I never use these adjustable spoons except maybe for sugar for tea, but even then they aren’t especially useful because I don’t like to stir with them. They seem like a good idea but can’t do liquids, are a pain to clean, and grains of sugar and flour work their way into the sliding mechanism. I bought them out of guilt. If there’s anything keeping the direct-sales companies like Pampered Chef, Mary Kay, and Tupperware going, it’s guilt. You can’t not buy from your friends. It’s not cool. This is why I stopped making friends.

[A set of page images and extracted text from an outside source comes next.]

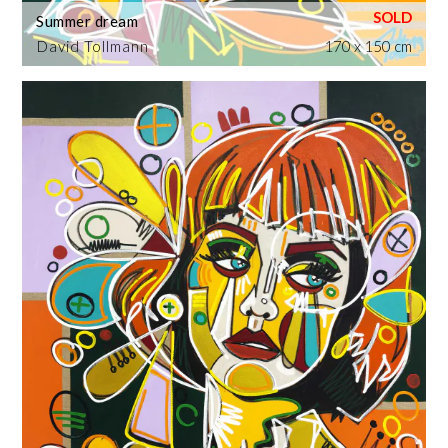
Summer dream
David Tollmann
170 x 150 cm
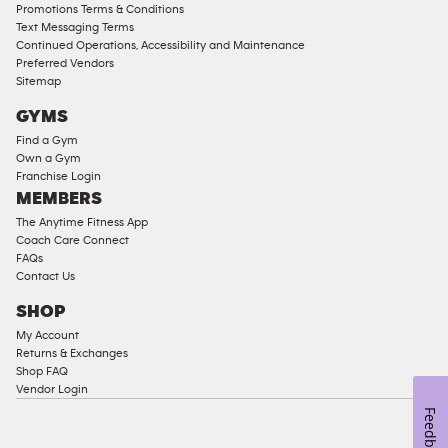
Compliant
Promotions Terms & Conditions
Text Messaging Terms
Ladies
Continued Operations, Accessibility and Maintenance
Access
Preferred Vendors
Compliant
Sitemap
Cardio
GYMS
Equipment
Find a Gym
Strength
Own a Gym
Franchise Login
Equipment
MEMBERS
The Anytime Fitness App
Coach Care Connect
FAQs
Contact Us
SHOP
My Account
Returns & Exchanges
Shop FAQ
Vendor Login
Feedback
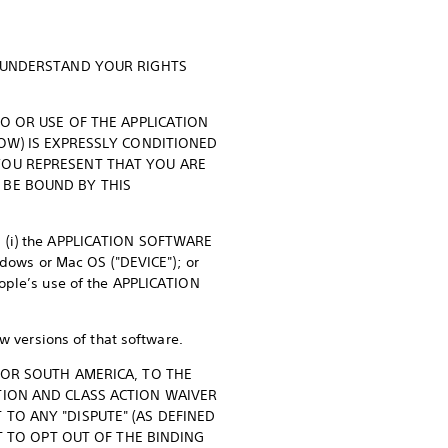
O UNDERSTAND YOUR RIGHTS
TO OR USE OF THE APPLICATION
LOW) IS EXPRESSLY CONDITIONED
YOU REPRESENT THAT YOU ARE
 BE BOUND BY THIS
e: (i) the APPLICATION SOFTWARE
ndows or Mac OS ("DEVICE"); or
eople’s use of the APPLICATION
versions of that software.
 OR SOUTH AMERICA, TO THE
TION AND CLASS ACTION WAIVER
TO ANY "DISPUTE" (AS DEFINED
T TO OPT OUT OF THE BINDING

The flat retro spoons are similar to the colored set Alton Brown sometimes uses on Good Eats. They’re charming but not terribly accurate because of the wide, shallow bowls. However, that very shape inspired me to buy them. While they’re not good precision baking spoons, these spoons are so flat that you can bypass the messy extra knife and spread jam and cream cheese directly on your bread, squooshing the bread into the bowl of the spoon to scrape out every last bit. They’re also easier to lick clean, an important consideration when you’re eating Nutella and find your tongue strength dying on the deeper spoons. Of course if you don’t worry about your weight and never measure out your decadent toppings, you can glob the food onto your bread willy nilly with a butter knife, lucky you. I don’t want to hear about it.

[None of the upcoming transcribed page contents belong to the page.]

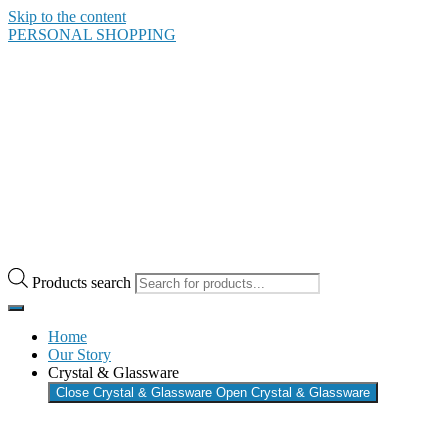
Skip to the content
PERSONAL SHOPPING
Products search
Home
Our Story
Crystal & Glassware
Close Crystal & Glassware
Open Crystal & Glassware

You can see from this collection that I emphasize function over form. Pretty square, heart, and colored measuring spoons catch my eye but not my wallet. Some day someone will invent the perfect measuring spoon—one that is beautiful, free-standing, narrow enough for spice jars, pointed for scraping jars, strong-handled, available in many off-sizes, and flexible in the bowl so that I can rub its contents directly all over my toast. (I’ve seen spoons with flexible silicone bowls, but they aren’t nearly as flexible as I need.) When that day comes, I can give most of my old spoons to charity so that poor people can bake too, albeit less effectively than I can. That’s my dream. Call me the Mother Theresa of measuring spoons.
I also have a measuring cup collection, a baking pan collection, and a citrus juicer collection, but I won’t go into those now. That would just be…geeky.